A resident asks Companion for something for the pressure and the transcript reads for the pleasure. Same resident, an hour earlier, was transcribed perfectly. The difference: at night she takes her dentures out, and without them her /s/ and /sh/ and /f/ collapse into a soft, indistinct hiss. This is not an exotic edge case. In a skilled-nursing wing it is a nightly event, on a schedule, for a large fraction of the floor — and almost no general-purpose STT model was built with it in mind.
The physics of a missing fricative
Fricatives and sibilants — /s/, /z/, /sh/, /f/, /th/ — are made by forcing air through a tight constriction, often against the teeth. Their distinguishing energy lives high, up around 4–8kHz. Three things common in eldercare attack exactly that band:
- Missing or absent teeth. No teeth, no constriction. The turbulent noise that makes an /s/ an /s/ never forms, so sip, ship, and tip converge acoustically.
- Ill-fitting dentures. A plate that shifts adds clicks and changes the oral cavity's shape, smearing the formants the model uses to place vowels.
- Xerostomia — dry mouth. Extremely common from age and from medications. Saliva is part of how fricatives sound; a dry mouth makes them weak, clicky, and inconsistent utterance to utterance.
Compounding it, our pipeline is 16kHz mono PCM by design — fine for speech, but it puts the Nyquist ceiling at 8kHz, right where sibilant energy already lives. We are not throwing away much, but we have zero headroom above the exact band that is already degraded. The margin for error is thin precisely where these residents need it widest.
Why it's worse than it looks on paper
Sibilants are not just any phonemes — they do enormous lexical and grammatical work. English marks plurals, possessives, and third-person verbs with /s/ and /z/. It distinguishes minimal pairs all over the high-stakes vocabulary: pressure vs pleasure, sore vs more, sick vs thick. On our denture-out slice, WER climbs from single digits to the 20–30% range, and the errors cluster on exactly the content words a clinical summary depends on.
What we do about it
- Time-of-day-aware biasing. We know roughly when a resident's dentures come out. After that, we lean harder on vocabulary hints and context priors, because the acoustics alone are no longer trustworthy.
- Minimal-pair-aware confirmation. When a transcript lands on a sibilant-sensitive word in a clinical context — pressure, pain, a medication — and confidence is soft, Companion confirms rather than acting on a coin flip.
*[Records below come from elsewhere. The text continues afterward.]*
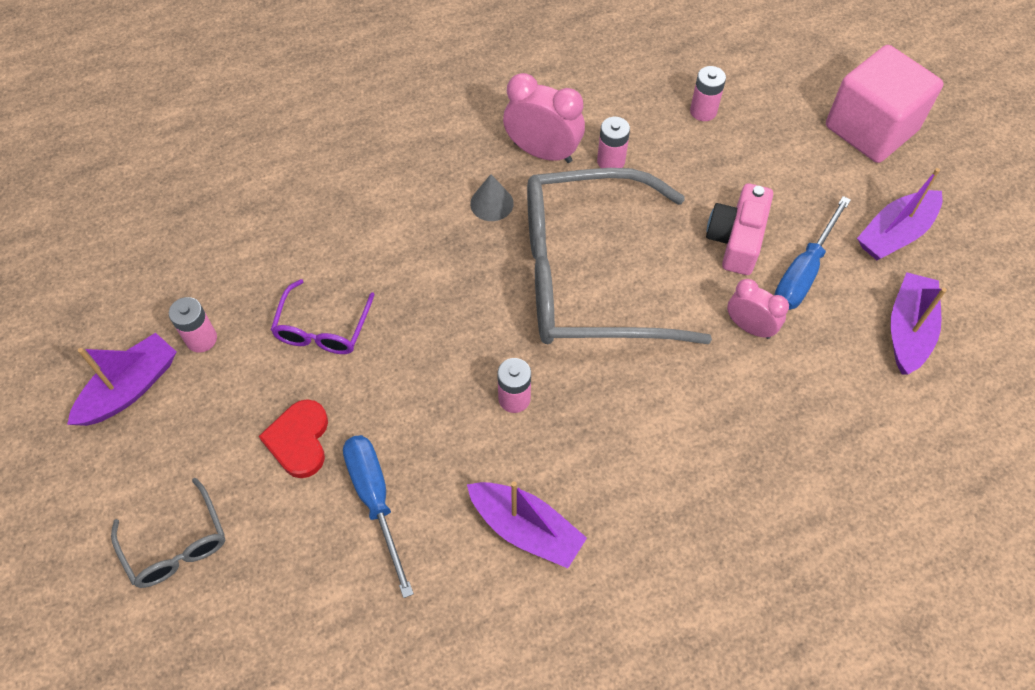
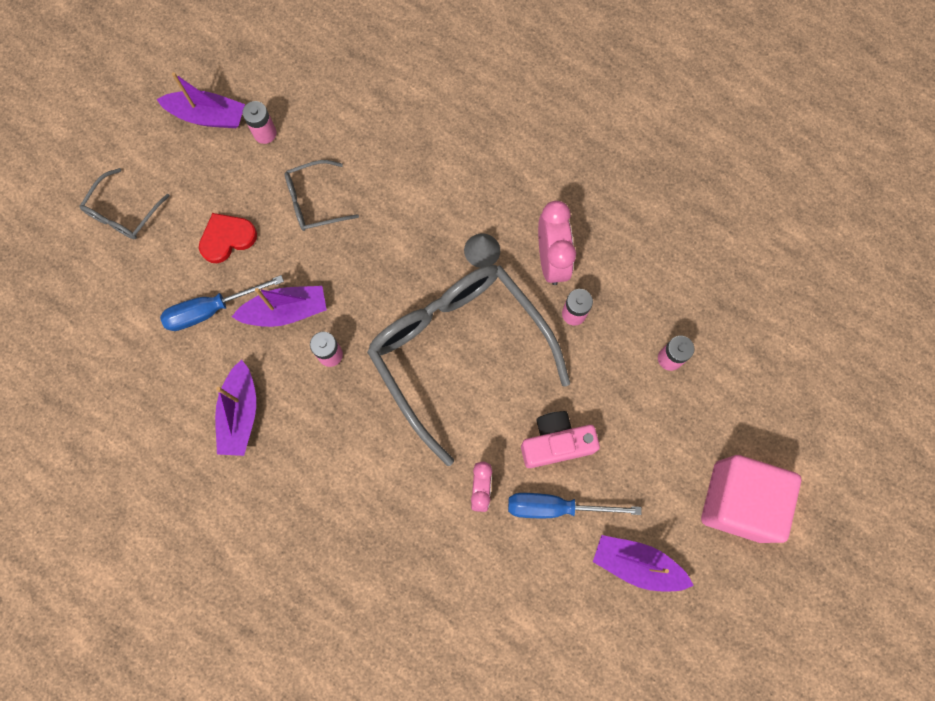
camera: 60 degrees right, 15 degrees up
(322, 328) = (314, 201): purple glasses -> grey glasses
(375, 500) = (211, 309): blue screwdriver -> blue screwdriver turned 150 degrees counterclockwise
(908, 330) = (547, 610): purple boat -> purple boat (286, 311)

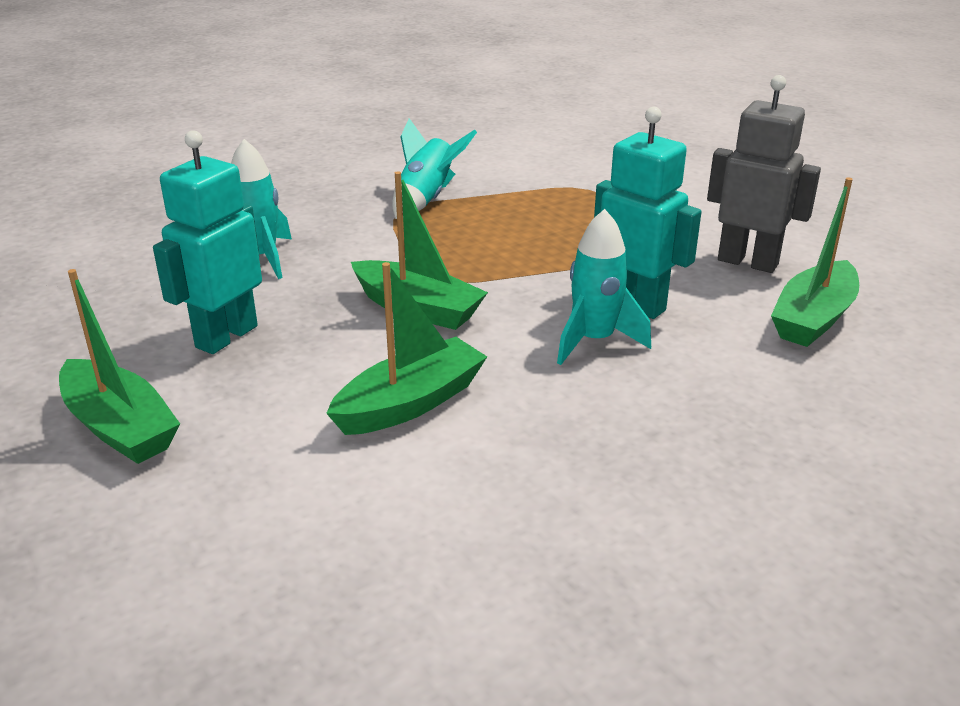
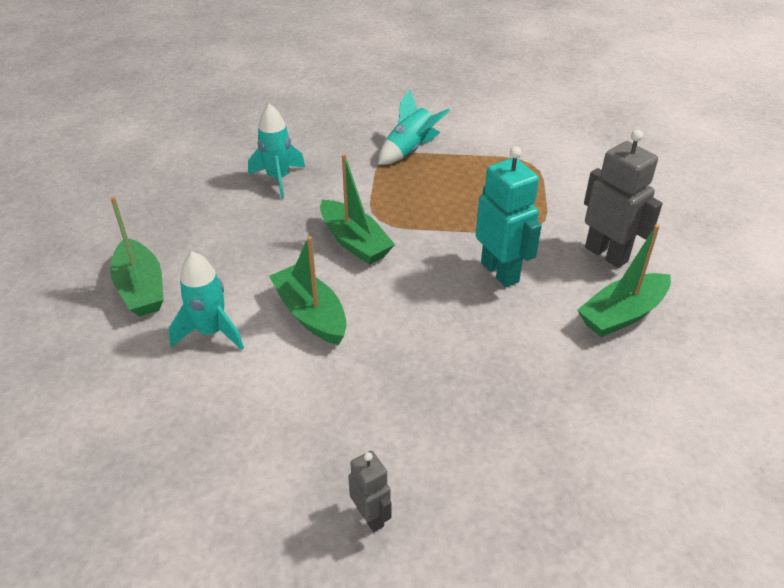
camera: 20 degrees right, 10 degrees up
(226, 336) = (228, 236): turquoise robot -> none
(410, 403) = (311, 314): green boat -> green boat turned 105 degrees counterclockwise
(594, 341) = (454, 295): turquoise rocket -> turquoise rocket (211, 332)
(668, 632) = (371, 517): none -> grey robot

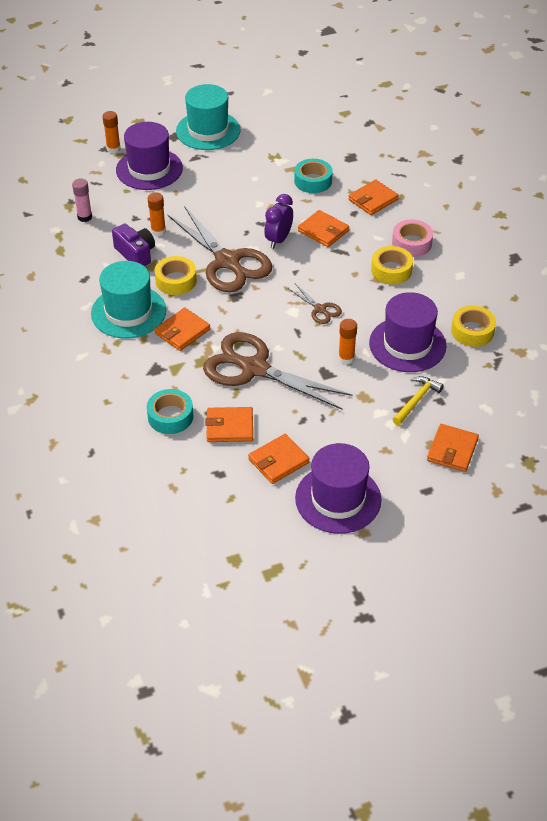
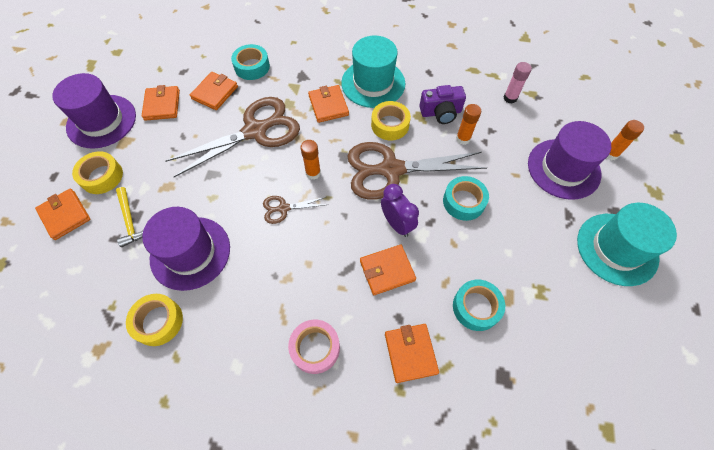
camera: 120 degrees right, 15 degrees up
(227, 212) = (463, 202): none -> turquoise tape
(346, 358) = (214, 196): orange glue stick -> orange glue stick (313, 173)
(391, 270) = (289, 300): yellow tape -> yellow tape (102, 176)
- Restraint on high-pass filtering. It is tempting to boost the high band to recover sibilants. We don't, aggressively, because amplifying 4–8kHz also amplifies HVAC hiss and denture clicks. We tune per resident, not globally.
- Context over acoustics. A resident who has been talking about her blood pressure is asking about pressure, not pleasure. The multi-turn language model is doing more work than the microphone here, and that's correct.
It is a humbling problem, because the fix is not a clever algorithm — it is taking the unglamorous reality of an aging mouth seriously as an engineering input. The woman with her dentures in the cup still deserves to be understood when she says pressure. Building for her bedside means building for the body she actually has tonight.